[SELECTED EXTRACT]
= Beginning of Section =

Bottom: Scatterplot of smallworldness values (a measure of efficiency of brain network
connectivity) vs. observed changes in OCD symptoms in the post-treatment follow-up period.
Images: Dr. Teena Moody

Tens of millions of Americans will suffer in their lives from obsessive-compulsive disorder (OCD). One of the most common and effective treatments for OCD is cognitive-behavioral therapy, which aims to help patients understand the thoughts and feelings that influence their behaviors and then work toward eliminating them. But in an estimated 20 percent of patients, symptoms eventually return after therapy is completed.

A study by researchers at the Jane and Terry Semel Institute for Neuroscience and Human Behavior at UCLA suggests that a certain detail from patients’ brain scans could help clinicians identify which people are more likely to relapse after cognitive-behavioral therapy — and why. “The efficiency of brain-network connectivity before treatment predicts the worsening of symptoms after treatment,” says Jamie Feusner, MD ’99 (RES ’03, FEL ’04, ’06), director of the Semel Institute’s Adult OCD Program.

= End of Section =

[DATA]

= Beginning of Section =

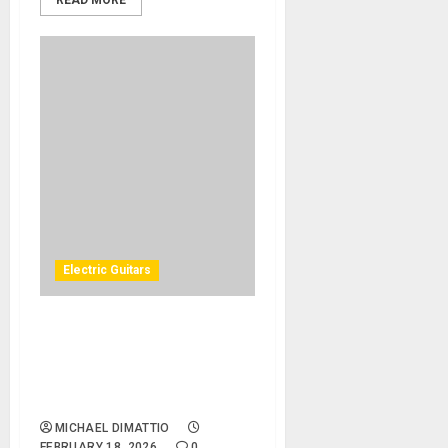
READ MORE
Electric Guitars
GIBSON EXPANDS THE
MASTER ARTISAN
COLLECTION WITH THE ’58
ADDICTION EXPLORERS
MICHAEL DIMATTIO
FEBRUARY 18, 2026
0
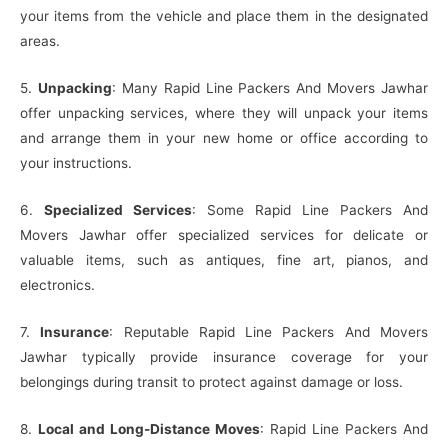
your items from the vehicle and place them in the designated
areas.
5.
Unpacking
: Many Rapid Line Packers And Movers Jawhar
offer unpacking services, where they will unpack your items
and arrange them in your new home or office according to
your instructions.
6.
Specialized Services
: Some Rapid Line Packers And
Movers Jawhar offer specialized services for delicate or
valuable items, such as antiques, fine art, pianos, and
electronics.
7.
Insurance
: Reputable Rapid Line Packers And Movers
Jawhar typically provide insurance coverage for your
belongings during transit to protect against damage or loss.
8.
Local and Long-Distance Moves
: Rapid Line Packers And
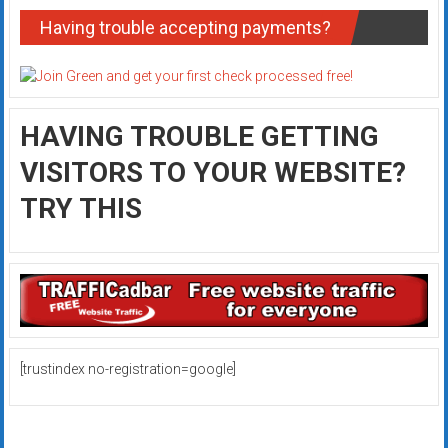
Having trouble accepting payments?
HAVING TROUBLE GETTING
VISITORS TO YOUR WEBSITE?
TRY THIS
[trustindex no-registration=google]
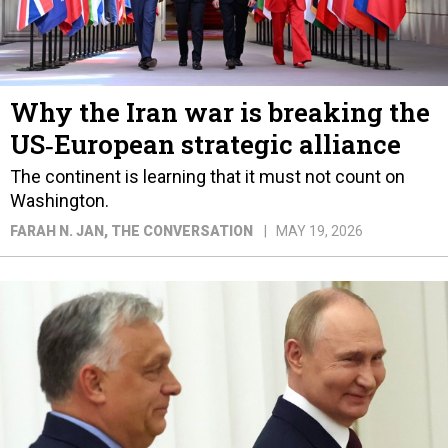
Why the Iran war is breaking the
US‑European strategic alliance
The continent is learning that it must not count on
Washington.
FARAH N. JAN
, THE CONVERSATION
MAY 19, 2026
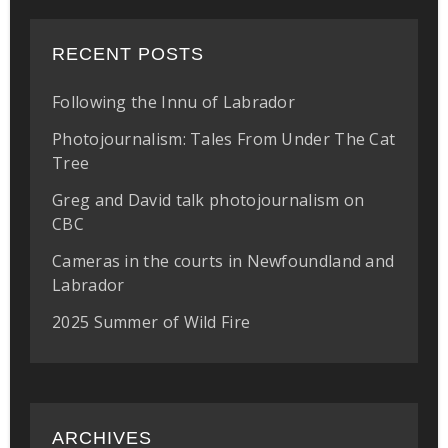
RECENT POSTS
Following the Innu of Labrador
Photojournalism: Tales From Under The Cat
Tree
Greg and David talk photojournalism on
CBC
Cameras in the courts in Newfoundland and
Labrador
2025 Summer of Wild Fire
ARCHIVES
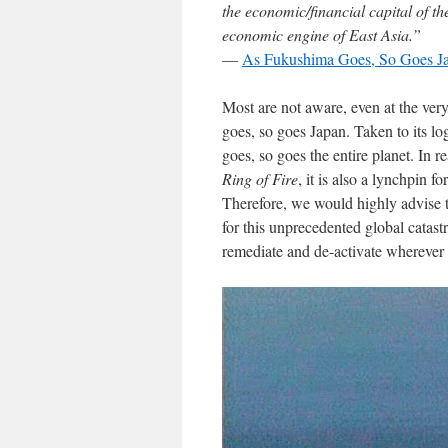
the economic/financial capital of t
economic engine of East Asia.”
—
As Fukushima Goes, So Goes J
Most are not aware, even at the very
goes, so goes Japan. Taken to its lo
goes, so goes the entire planet. In re
Ring of Fire
, it is also a lynchpin 
Therefore, we would highly advise 
for this unprecedented global catas
remediate and de-activate wherever s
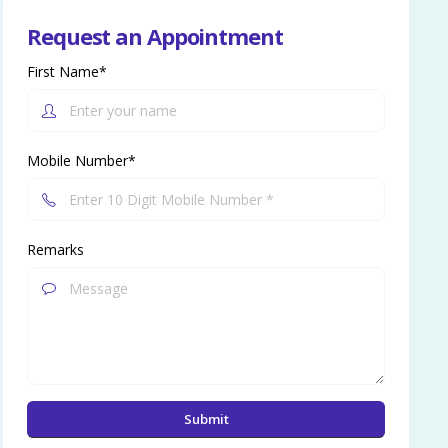
Request an Appointment
First Name*
Mobile Number*
Remarks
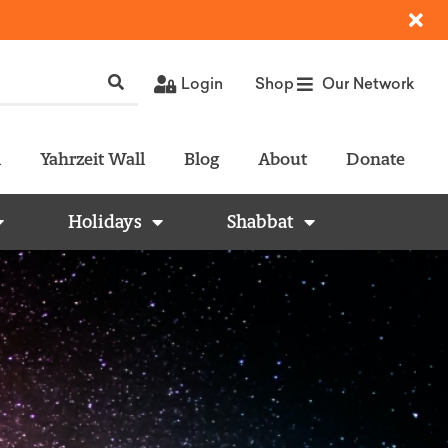
Login
Shop
Our Network
l
Yahrzeit Wall
Blog
About
Donate
Holidays
Shabbat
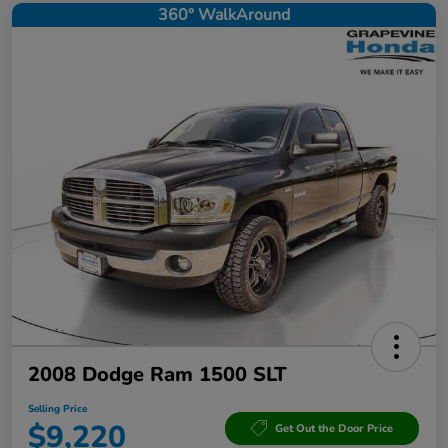
360° WalkAround
2008 Dodge Ram 1500 SLT
Selling Price
$9,220
Get Out the Door Price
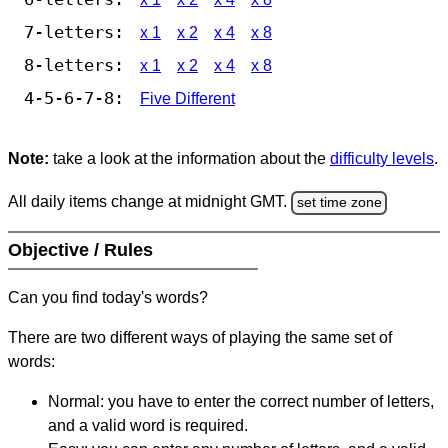
7-letters:
x 1
x 2
x 4
x 8
8-letters:
x 1
x 2
x 4
x 8
4-5-6-7-8:
Five Different
Note:
take a look at the information about the
difficulty levels
.
All daily items change at midnight GMT.
set time zone
Objective / Rules
Can you find today's words?
There are two different ways of playing the same set of
words:
Normal: you have to enter the correct number of letters,
and a valid word is required.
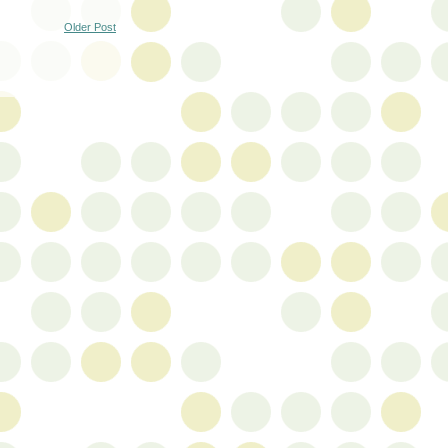
Older Post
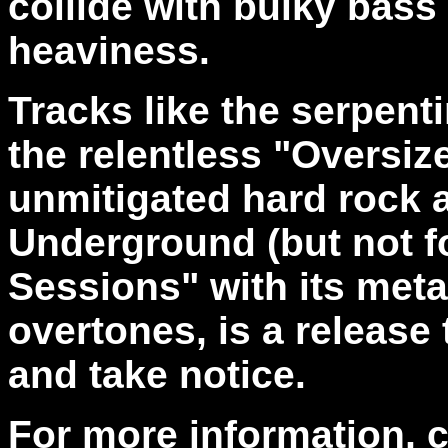
collide with bulky bass
heaviness.
Tracks like the serpent
the relentless "Oversiz
unmitigated hard rock a
Underground (but not fo
Sessions" with its meta
overtones, is a release
and take notice.
For more information, 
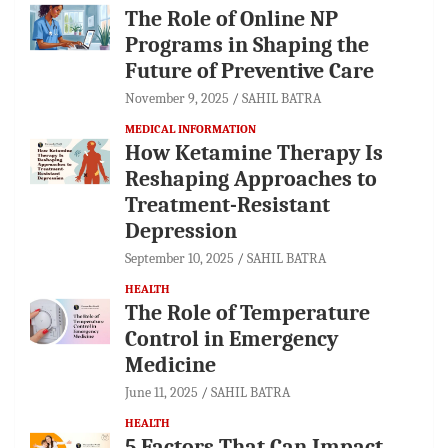
The Role of Online NP
Programs in Shaping the
Future of Preventive Care
November 9, 2025
SAHIL BATRA
MEDICAL INFORMATION
How Ketamine Therapy Is
Reshaping Approaches to
Treatment-Resistant
Depression
September 10, 2025
SAHIL BATRA
HEALTH
The Role of Temperature
Control in Emergency
Medicine
June 11, 2025
SAHIL BATRA
HEALTH
5 Factors That Can Impact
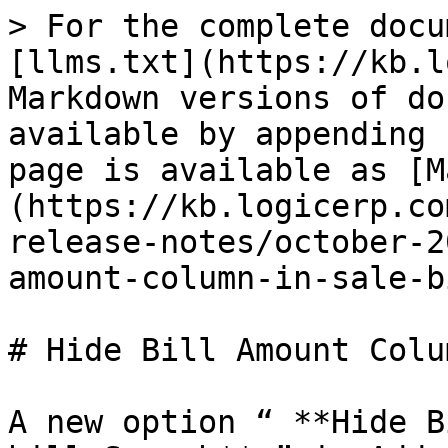
> For the complete docu
[llms.txt](https://kb.l
Markdown versions of do
available by appending 
page is available as [M
(https://kb.logicerp.co
release-notes/october-2
amount-column-in-sale-b
# Hide Bill Amount Colu
A new option “ **Hide B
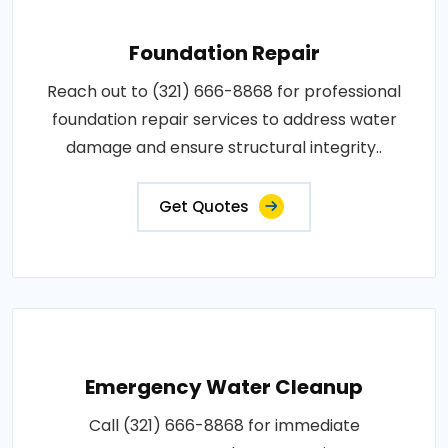
Foundation Repair
Reach out to (321) 666-8868 for professional
foundation repair services to address water
damage and ensure structural integrity..
Get Quotes
Emergency Water Cleanup
Call (321) 666-8868 for immediate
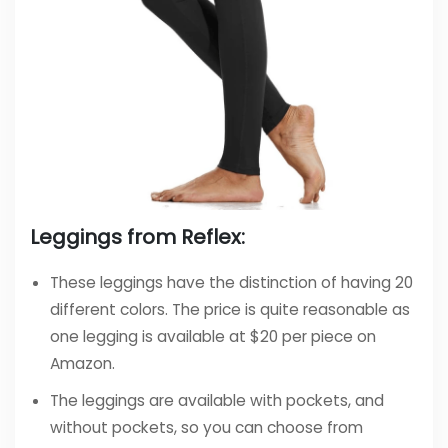
Leggings from Reflex:
These leggings have the distinction of having 20
different colors. The price is quite reasonable as
one legging is available at $20 per piece on
Amazon.
The leggings are available with pockets, and
without pockets, so you can choose from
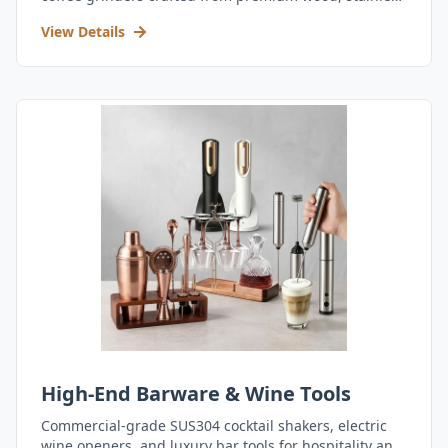
steel, and durable acrylic.
View Details
High-End Barware & Wine Tools
Commercial-grade SUS304 cocktail shakers, electric
wine openers, and luxury bar tools for hospitality and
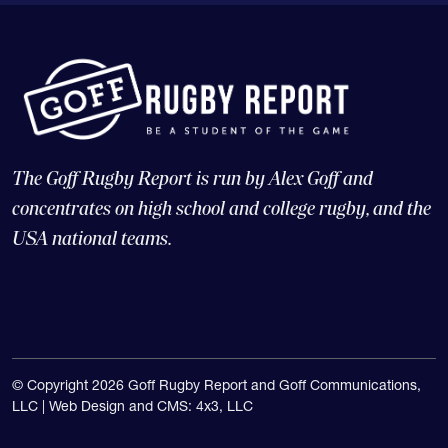
The Goff Rugby Report is run by Alex Goff and
concentrates on high school and college rugby, and the
USA national teams.
© Copyright 2026 Goff Rugby Report and Goff Communications,
LLC |
Web Design and CMS: 4x3, LLC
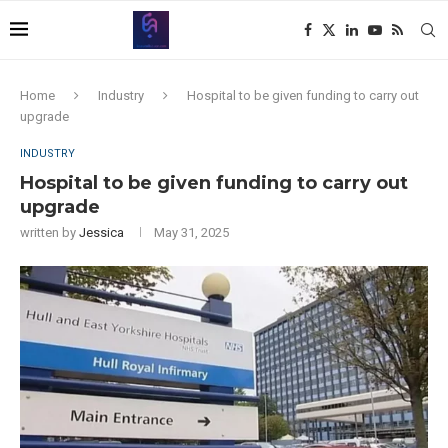
Home
Industry
Hospital to be given funding to carry out
upgrade
INDUSTRY
Hospital to be given funding to carry out
upgrade
written by
Jessica
May 31, 2025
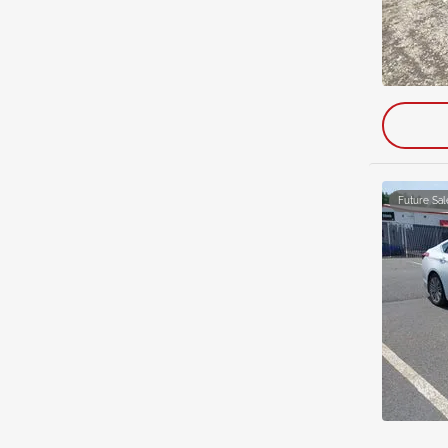
Future Sal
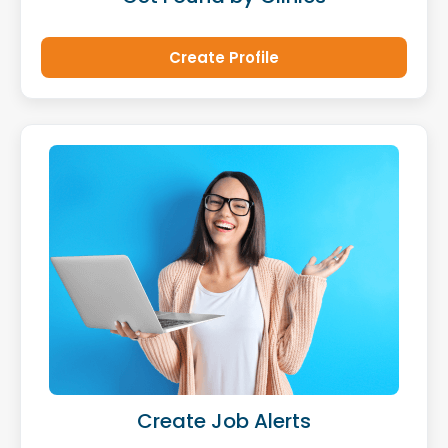
Create Profile
Create Job Alerts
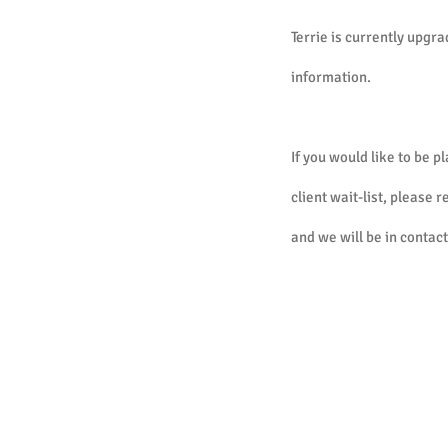
Terrie is currently upgra
information.
If you would like to be p
client wait-list, please 
and we will be in contact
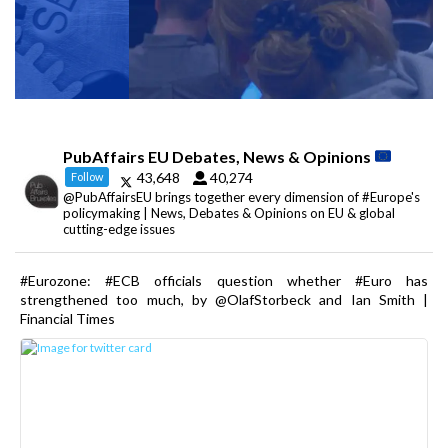
PubAffairs EU Debates, News & Opinions
43,648
40,274
Follow
@PubAffairsEU brings together every dimension of #Europe's
policymaking | News, Debates & Opinions on EU & global
cutting-edge issues
#Eurozone: #ECB officials question whether #Euro has
strengthened too much, by @OlafStorbeck and Ian Smith |
Financial Times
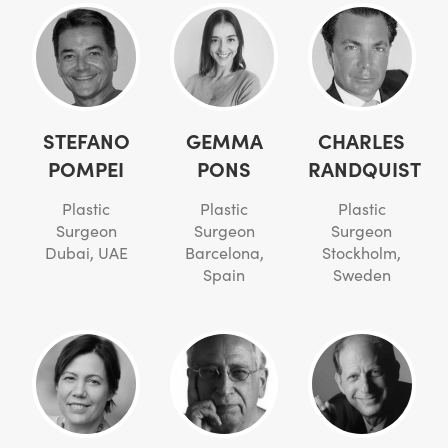
STEFANO
GEMMA
CHARLES
POMPEI
PONS
RANDQUIST
Plastic
Plastic
Plastic
Surgeon
Surgeon
Surgeon
Dubai, UAE
Barcelona,
Stockholm,
Spain
Sweden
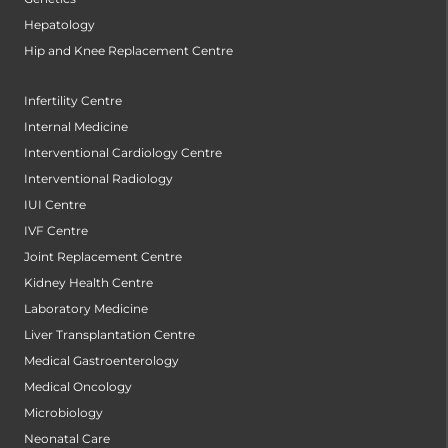
Hepatology
Hip and Knee Replacement Centre
Infertility Centre
Internal Medicine
Interventional Cardiology Centre
Interventional Radiology
IUI Centre
IVF Centre
Joint Replacement Centre
Kidney Health Centre
Laboratory Medicine
Liver Transplantation Centre
Medical Gastroenterology
Medical Oncology
Microbiology
Neonatal Care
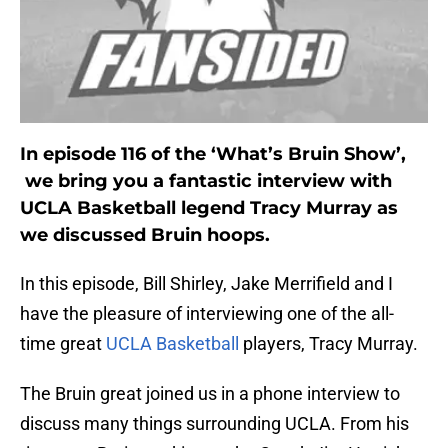
In episode 116 of the ‘What’s Bruin Show’,
we bring you a fantastic interview with
UCLA Basketball legend Tracy Murray as
we discussed Bruin hoops.
In this episode, Bill Shirley, Jake Merrifield and I
have the pleasure of interviewing one of the all-
time great
UCLA Basketball
players, Tracy Murray.
The Bruin great joined us in a phone interview to
discuss many things surrounding UCLA. From his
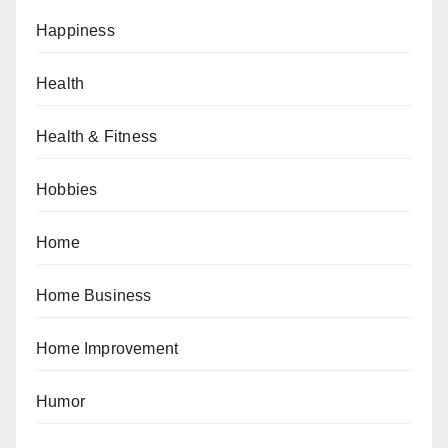
Happiness
Health
Health & Fitness
Hobbies
Home
Home Business
Home Improvement
Humor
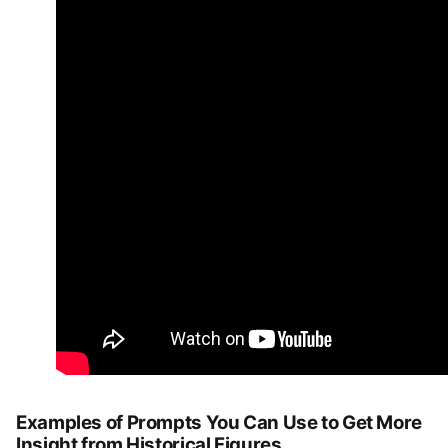
Examples of Prompts You Can Use to Get More
Insight from Historical Figures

= End of Section =

[DIRECTIONS]
**1.** According to the passage on OCD relapse, what share of patients have symptoms return after cognitive-behavioral therapy ends?
**2.** List every institution, institute, or program named in the passage on OCD relapse.
**3.** Carry on the passage on OCD relapse from its final sentence.

[TASK ANSWERS]
**1.** An estimated 20 percent.

**2.** Jane and Terry Semel Institute for Neuroscience and Human Behavior; UCLA; the Semel Institute's Adult OCD Program

**3.**
The researchers used functional magnetic resonance imaging (fMRI) to study the brains of 17 people, aged 21-to-50 years old, with OCD. Scans were taken both before and immediately after the patients completed an intensive four-week course of cognitive-behavioral therapy, and the doctors monitored the patients’ clinical symptoms over the next 12 months. “We found that cognitive-behavioral therapy itself results in more densely connected local brain networks, which likely reflects more efficient brain activity,” Dr. Feusner says.

However, the researchers also found that people who had more efficient brain connectivity before they began treatment actually did worse in the follow-up period. Surprisingly, neither the severity of symptoms before treatment nor the amount symptoms improved during treatment was an accurate predictor of the patients’ post-treatment success. The researchers say that knowing more about which patients might not fare well long term could help doctors and patients choose the best course of treatment.

“Cognitive-behavioral therapy is in many cases very effective, at least in the short term. But it is costly, time-consuming, difficult for patients and, in many areas, not available,” Dr. Feusner says. “Thus, if someone will end up having symptoms return, it would be useful to know before getting treatment.”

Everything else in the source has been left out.